Friday, November 3rd, 2006 by ablteam

By Jonathan Kent
Newsweek International

Nov. 6, 2006 issue - Transport, sir?” Wayan Oka, 28, spends much of his day hanging out with his friends on Monkey Forest Road in the town of Ubud. Indeed, walk down the streets of Bali’s cultural capital, and in 10 minutes you’ll be accosted by a dozen or more young men like Oka, sitting beside the road and hawking their services as unofficial taxi drivers. “You’re my first job today,” Oka says. It’s past 9 p.m. and Ubud’s streets are dark and almost deserted. The restaurants have long since emptied, and the bars are quiet Oka is 28 and an economics graduate, but with business this bad, there’s no demand for economists. “My girlfriend and I want to get married, but I don’t have enough money,” he says.
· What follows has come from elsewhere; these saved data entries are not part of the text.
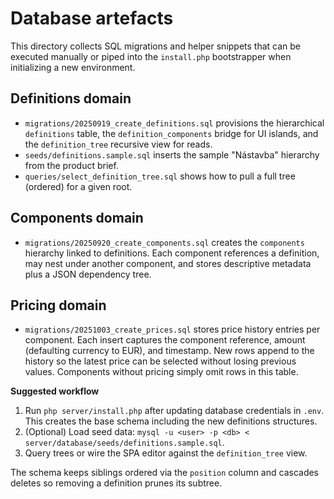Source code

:# Database artefacts

This directory collects SQL migrations and helper snippets that can be executed manually or piped into the `install.php` bootstrapper when initializing a new environment.

## Definitions domain

- `migrations/20250919_create_definitions.sql` provisions the hierarchical `definitions` table, the `definition_components` bridge for UI islands, and the `definition_tree` recursive view for reads.
- `seeds/definitions.sample.sql` inserts the sample "Nástavba" hierarchy from the product brief.
- `queries/select_definition_tree.sql` shows how to pull a full tree (ordered) for a given root.

## Components domain

- `migrations/20250920_create_components.sql` creates the `components` hierarchy linked to definitions. Each component references a definition, may nest under another component, and stores descriptive metadata plus a JSON dependency tree.

## Pricing domain

- `migrations/20251003_create_prices.sql` stores price history entries per component. Each insert captures the component reference, amount (defaulting currency to EUR), and timestamp. New rows append to the history so the latest price can be selected without losing previous values. Components without pricing simply omit rows in this table.

**Suggested workflow**

1. Run `php server/install.php` after updating database credentials in `.env`. This creates the base schema including the new definitions structures.
2. (Optional) Load seed data: `mysql -u <user> -p <db> < server/database/seeds/definitions.sample.sql`.
3. Query trees or wire the SPA editor against the `definition_tree` view.

The schema keeps siblings ordered via the `position` column and cascades deletes so removing a definition prunes its subtree.
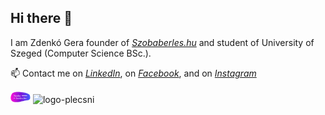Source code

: ## Hi there 👋

I am Zdenkó Gera founder of *[Szobaberles.hu](https://www.szobaberles.hu/)* and student of University of Szeged (Computer Science BSc.).

📫 Contact me
on *[LinkedIn](https://www.linkedin.com/in/zdenk%C3%B3-gera-952543309/)*,
on *[Facebook](https://www.facebook.com/zdenko.gera)*,
and on *[Instagram](https://www.instagram.com/zdenko_gera/)*


<?xml version="1.0" encoding="UTF-8" standalone="no"?>
<!-- Created with Inkscape (http://www.inkscape.org/) -->

<svg
   width="2rem"
   height="1.2rem"
   viewBox="0 0 550 300"
   version="1.1"
   id="svg1"
   inkscape:export-filename="logo-plecsni.webp"
   inkscape:export-xdpi="96"
   inkscape:export-ydpi="96"
   xmlns:inkscape="http://www.inkscape.org/namespaces/inkscape"
   xmlns:sodipodi="http://sodipodi.sourceforge.net/DTD/sodipodi-0.dtd"
   xmlns:xlink="http://www.w3.org/1999/xlink"
   xmlns="http://www.w3.org/2000/svg"
   xmlns:svg="http://www.w3.org/2000/svg">
  <sodipodi:namedview
     id="namedview1"
     pagecolor="#ffffff"
     bordercolor="#999999"
     borderopacity="1"
     inkscape:showpageshadow="2"
     inkscape:pageopacity="0"
     inkscape:pagecheckerboard="0"
     inkscape:deskcolor="#d1d1d1"
     inkscape:document-units="mm" />
  <defs
     id="defs1">
    <inkscape:path-effect
       effect="fillet_chamfer"
       id="path-effect7"
       is_visible="true"
       lpeversion="1"
       nodesatellites_param="F,0,0,1,0,5.8522168,0,1 @ F,0,0,1,0,5.8522168,0,1 @ F,0,1,1,0,6.0180406,0,1 @ F,0,0,1,0,6.0180406,0,1"
       radius="0"
       unit="px"
       method="auto"
       mode="F"
       chamfer_steps="1"
       flexible="false"
       use_knot_distance="true"
       apply_no_radius="true"
       apply_with_radius="true"
       only_selected="false"
       hide_knots="false" />
    <inkscape:path-effect
       effect="fillet_chamfer"
       id="path-effect4"
       is_visible="true"
       lpeversion="1"
       nodesatellites_param="F,0,0,1,0,5.7699478,0,1 @ F,0,0,1,0,5.7699478,0,1 @ F,0,0,1,0,5.9162501,0,1 @ F,0,1,1,0,5.9162501,0,1"
       radius="0"
       unit="px"
       method="auto"
       mode="F"
       chamfer_steps="1"
       flexible="false"
       use_knot_distance="true"
       apply_no_radius="true"
       apply_with_radius="true"
       only_selected="false"
       hide_knots="false" />
    <linearGradient
       inkscape:collect="always"
       xlink:href="#linearGradient7"
       id="linearGradient8"
       x1="26.287546"
       y1="194.05856"
       x2="560.61627"
       y2="194.05856"
       gradientUnits="userSpaceOnUse"
       gradientTransform="translate(-20.305615,-43.117913)" />
    <linearGradient
       id="linearGradient7"
       inkscape:collect="always">
      <stop
         style="stop-color:#ff10d8;stop-opacity:1;"
         offset="0"
         id="stop7" />
      <stop
         style="stop-color:#7f13d8;stop-opacity:1;"
         offset="0.5"
         id="stop9" />
      <stop
         style="stop-color:#3f5eff;stop-opacity:1;"
         offset="1"
         id="stop8" />
    </linearGradient>
  </defs>
  <g
     inkscape:label="Réteg 1"
     inkscape:groupmode="layer"
     id="layer1">
    <path
       style="fill:url(#linearGradient8);stroke:none;stroke-width:10.5833;stroke-opacity:1"
       d="M 350.05811,25.161431 C 141.08193,-16.219992 62.457225,38.610392 62.457225,38.610392 c 0,0 -47.588629,38.277813 -55.8649192,126.213338 -8.2762804,87.93552 70.3484162,116.9025 70.3484162,116.9025 0,0 64.141208,24.82887 188.285458,-2.06907 124.14428,-26.89791 124.14428,-26.89791 124.14428,-26.89791 0,0 58.96853,-11.37989 77.59017,-12.41443 18.62164,-1.03452 67.2448,-21.72524 71.38294,-50.69224 C 542.48171,160.68559 541.44719,122.40777 521.791,87.233565 502.13484,52.059353 350.05811,25.161431 350.05811,25.161431 Z"
       id="path7" />
    <g
       id="g7"
       transform="translate(-33.105138,-38.277815)">
      <text
         xml:space="preserve"
         style="font-style:normal;font-variant:normal;font-weight:normal;font-stretch:normal;font-size:70.5556px;line-height:0;font-family:'Cheesy Cats';-inkscape-font-specification:'Cheesy Cats';text-align:center;text-anchor:middle;fill:#0000ff;stroke-width:10.5833"
         x="218.72659"
         y="171.17734"
         id="text2"><tspan
           id="tspan2"
           style="font-size:77.6111px;fill:#ffffff;fill-opacity:1;stroke-width:10.5833"
           x="218.72659"
           y="171.17734"
           sodipodi:role="line">Szoba</tspan><tspan
           style="font-size:70.5556px;stroke-width:10.5833"
           x="218.72659"
           y="171.17734"
           id="tspan3"
           sodipodi:role="line" /></text>
      <text
         xml:space="preserve"
         style="font-style:normal;font-variant:normal;font-weight:normal;font-stretch:normal;font-size:77.6111px;line-height:0;font-family:'Cheesy Cats';-inkscape-font-specification:'Cheesy Cats';text-align:center;text-anchor:middle;fill:#0000ff;stroke-width:10.5833"
         x="331.38177"
         y="244.33002"
         id="text4"><tspan
           sodipodi:role="line"
           id="tspan4"
           style="font-size:77.6111px;fill:#ffffff;fill-opacity:1;stroke-width:10.5833"
           x="331.38177"
           y="244.33002">berles.hu</tspan></text>
      <path
         d="m 245.06153,73.070233 v 0.164816 a 5.7699478,5.7699478 45 0 0 5.76995,5.769948 H 386.1823 a 5.9162501,5.9162501 135 0 0 5.91625,-5.91625 5.8527048,5.8527048 44.374488 0 0 -5.91625,-5.788462 H 250.83148 a 5.7699478,5.7699478 135 0 0 -5.76995,5.769948 z"
         style="fill:#ffffff;fill-opacity:1;stroke-width:10.5833"
         id="path4"
         transform="translate(95.830049,81.931034)"
         inkscape:original-d="M 245.06153,67.300285 V 79.004997 H 392.09855 V 67.300285 Z"
         inkscape:path-effect="#path-effect4" />
      <path
         d="m 114.55213,221.58869 v 2.7e-4 a 5.8522168,5.8522168 45 0 0 5.85222,5.85222 h 37.33724 a 6.0180406,6.0180406 135 0 0 6.01804,-6.01804 5.8546999,5.8546999 43.378336 0 0 -6.01804,-5.68667 h -37.33724 a 5.8522168,5.8522168 135 0 0 -5.85222,5.85222 z"
         style="fill:#ffffff;fill-opacity:1;stroke-width:6.12242"
         id="path4-3"
         inkscape:path-effect="#path-effect7"
         inkscape:original-d="m 114.55213,215.73647 v 11.70471 h 49.2075 v -11.70471 z" />
    </g>
  </g>
</svg>
![logo-plecsni](https://github.com/user-attachments/assets/ccdf19c2-067f-4810-97e7-e209ea2c5bda)
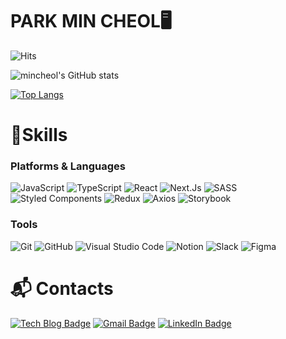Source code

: # PARK MIN CHEOL🖥

![Hits](https://hits.seeyoufarm.com/api/count/incr/badge.svg?url=https%3A%2F%2Fgithub.com%2FLow-ProFiles&count_bg=%23000000&title_bg=%23000000&icon=&icon_color=%23E7E7E7&title=hits&edge_flat=false)

<div align="justify">
  
![mincheol's GitHub stats](https://github-readme-stats.vercel.app/api?username=Low-ProFiles&show_icons=true)

[![Top Langs](https://github-readme-stats.vercel.app/api/top-langs/?username=Low-ProFiles&layout=compact)](https://github.com/anuraghazra/github-readme-stats)
</div>

# 💪Skills
### Platforms & Languages
![JavaScript](https://img.shields.io/badge/JavaScript-F7DF1E.svg?&style=for-the-badge&logo=JavaScript&logoColor=black)
![TypeScript](https://img.shields.io/badge/TypeScript-3178C6.svg?&style=for-the-badge&logo=TypeScript&logoColor=white)
![React](https://img.shields.io/badge/React-61DAFB.svg?&style=for-the-badge&logo=React&logoColor=black)
![Next.Js](https://img.shields.io/badge/Next.Js-000000.svg?&style=for-the-badge&logo=Next.Js&logoColor=white)
![SASS](https://img.shields.io/badge/SASS-cc6699.svg?&style=for-the-badge&logo=sass&logoColor=white)
![Styled Components](https://img.shields.io/badge/Styledcomponents-DB7093.svg?&style=for-the-badge&logo=styled-components&logoColor=white)
![Redux](https://img.shields.io/badge/Redux-764ABC.svg?&style=for-the-badge&logo=Redux&logoColor=white)
![Axios](https://img.shields.io/badge/Axios-5A29E4.svg?&style=for-the-badge&logo=Axios&logoColor=white)
![Storybook](https://img.shields.io/badge/Storybook-FF4785.svg?&style=for-the-badge&logo=Storybook&logoColor=white)


### Tools
![Git](https://img.shields.io/badge/Git-F05032.svg?&style=for-the-badge&logo=Git&logoColor=white)
![GitHub](https://img.shields.io/badge/Github-000000.svg?&style=for-the-badge&logo=Github&logoColor=white)
![Visual Studio Code](https://img.shields.io/badge/Visual%20Studio%20Code-007ACC.svg?&style=for-the-badge&logo=Visual%20Studio%20Code&logoColor=white)
![Notion](https://img.shields.io/badge/Notion-f5f5dc.svg?&style=for-the-badge&logo=Notion&logoColor=black)
![Slack](https://img.shields.io/badge/Slack-4a154b.svg?&style=for-the-badge&logo=Slack&logoColor=white)
![Figma](https://img.shields.io/badge/Figma-F24E1E.svg?&style=for-the-badge&logo=Figma&logoColor=white)

 
# :mailbox_with_mail: Contacts
[![Tech Blog Badge](http://img.shields.io/badge/-Tech%20blog-gray?style=flat-square&logo=velog&link=https://velog.io/@abroak07/)](https://velog.io/@abroak07/)
[![Gmail Badge](https://img.shields.io/badge/Gmail-d14836?style=flat-square&logo=Gmail&logoColor=white&link=mailto:xironysim@gmail.com)](mailto:xironysim@gmail.com)
[![LinkedIn Badge](https://img.shields.io/badge/LinkedIn-0A66C2?style=flat-square&logo=LinkedIn&logoColor=white&link=https://www.linkedin.com/in/%EB%AF%BC%EC%B2%A0-%EB%B0%95-72ab9b236/)](https://www.linkedin.com/in/%EB%AF%BC%EC%B2%A0-%EB%B0%95-72ab9b236/)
Before Oct. 12, 2002, international tourists thronged to Bali, a Hindu jewel set in a necklace of predominantly Muslim islands strung through warm equatorial seas. Then came the awful day when bombs went off in the Sari Club and Paddy’s Bar in the tourist center of Kuta, killing 202 people and injuring many more. The first major terrorist attack since 9/11 raised fears that the war on terror was opening a new Asian front, one that would choke off Bali’s economic lifeline: tourism.